This leads me to the second experience that brought home to me the rapidity and reality of the dismantling. This time it was an article in the New York Times about the role of renewable energy. It caught my attention because I am shortly to publish a book with IV Press (Structures for Mission: Renewing the Culture of the Church) on the denominational change and in it tell something of the story of Germany and renewable energy. Germany is in the midst of a revolution in the means of energy production that is hugely important for us all. My book describes how denominations and congregations might address their own unraveling by attending to such revolutions of imagination. The title of the NYT article is: Sun and Wind Alter German Landscape, Leaving Utilities Behind (Sunday, September 14, 2014. Vol. clxiii, No. 56,624). Both parts of the title are critical to understanding what is happening. Wind turbines in the North Sea symbolize the sea change that’s occurring. A single blade on one turbine almost equals the wingspan of an Airbus A380. But far more significant is that Germany, contrary to all the pronouncement of experts, is approaching a tipping point were more than 30% of its electricity is being generated by renewables. It’s not just a stunning achievement but signals a massive upending of long established and very powerful utility companies. As the cost of technology for renewable energy (wind and solar) plummet the world of electricity production is being transformed before our eyes. Not long ago the CEO’s of massive, national electric utilities scoffed at the idea that solar batteries and wind turbines could remake the way we produced our power. Today, these same executives are very, very nervous. Suddenly, they’re watching their established, well-designed work unravel. The ramifications are enormous. We are at a point were in some significant ways we may be able to leapfrog fossil fuels. Such a change will and already is devastating established ways of electric production. The German word for what’s happening is Energiewende, energy transition. But as McLuhan pointed out such transitions destroy established orders. Who could have imagined this just a decade ago? This is precisely what is now underway across practically all the established denominations.
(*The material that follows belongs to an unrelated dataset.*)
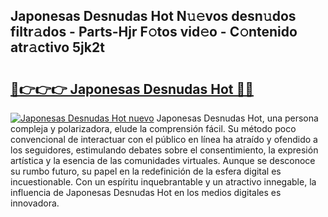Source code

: ## Japonesas Desnudas Hot N𝚞𝚎vos desn𝚞dos filtr𝚊dos - Parts-Hjr F𝚘tos vid𝚎o - C𝚘ntenido atr𝚊ctivo 5jk2t

# <h2><a href="http://mb7oo3.tromn.icu/?c=Japonesas+Desnudas+Hot">🔗👉👉👉 Japonesas Desnudas Hot 🔗🔗</a></h2>

[![Japonesas Desnudas Hot nuevo](https://i.imgur.com/pEAQMta.gif)](http://mb7oo3.tromn.icu/?c=Japonesas+Desnudas+Hot)
Japonesas Desnudas Hot, una persona compleja y polarizadora, elude la comprensión fácil. Su método poco convencional de interactuar con el público en línea ha atraído y ofendido a los seguidores, estimulando debates sobre el consentimiento, la expresión artística y la esencia de las comunidades virtuales. Aunque se desconoce su rumbo futuro, su papel en la redefinición de la esfera digital es incuestionable. Con un espíritu inquebrantable y un atractivo innegable, la influencia de Japonesas Desnudas Hot en los medios digitales es innovadora.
In terms of Energiewende, the NYT article suggests that “it is becoming clear that the transformation…will be wrenching…the electrical business is entering a period of turmoil beyond anything in its 130 year history, a disruption potentially as great as these that remade the airlines, the music industry and the telephone business” (6). What is notable about this change is what existing utility companies will need to face. They may well be required to scrap “existing rules of the electricity market and start over” (6). Facing these companies is the question of whether they are willing to fundamentally re-imagine who they are, why they exist and what they do. Will this great Energiewende become a successful transition for them or, like magazines and newspapers, like taxi companies and a growing list of established organizations will they resist, mark time or try to ‘fix’ who they are?
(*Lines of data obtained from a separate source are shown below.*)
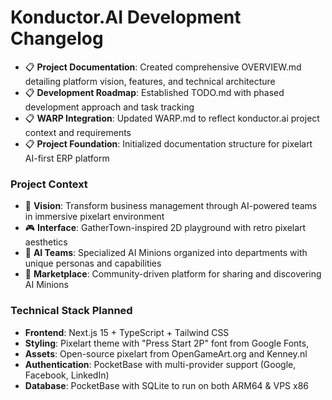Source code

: # Konductor.AI Development Changelog

- 📋 **Project Documentation**: Created comprehensive OVERVIEW.md detailing platform vision, features, and technical architecture
- 📋 **Development Roadmap**: Established TODO.md with phased development approach and task tracking
- 📋 **WARP Integration**: Updated WARP.md to reflect konductor.ai project context and requirements
- 📋 **Project Foundation**: Initialized documentation structure for pixelart AI-first ERP platform

### Project Context
- 🎯 **Vision**: Transform business management through AI-powered teams in immersive pixelart environment
- 🎮 **Interface**: GatherTown-inspired 2D playground with retro pixelart aesthetics
- 🤖 **AI Teams**: Specialized AI Minions organized into departments with unique personas and capabilities
- 🏪 **Marketplace**: Community-driven platform for sharing and discovering AI Minions

### Technical Stack Planned
- **Frontend**: Next.js 15 + TypeScript + Tailwind CSS
- **Styling**: Pixelart theme with "Press Start 2P" font from Google Fonts, 
- **Assets**: Open-source pixelart from OpenGameArt.org and Kenney.nl
- **Authentication**: PocketBase with multi-provider support (Google, Facebook, LinkedIn)
- **Database**: PocketBase with SQLite to run on both ARM64 & VPS x86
Questions for the Denominations
These questions lie before the denominations. Their long established structures, roles, habits ad practices are not going to survive what’s coming. Developing new ministry plans, grasping onto a new set of indicators or streamlining structures simply misses the enormity of the challenges that lie at their doorstep. This is what we are observing in our work with denominational systems and congregations as we seek to partner with them in reimagining the forms and ways of life that will be needed. I look forward to sharing more with you the frames in which these denominations can address these questions from a radically different perspective when Structures for Mission: Renewing the Culture of the Church comes out this Spring.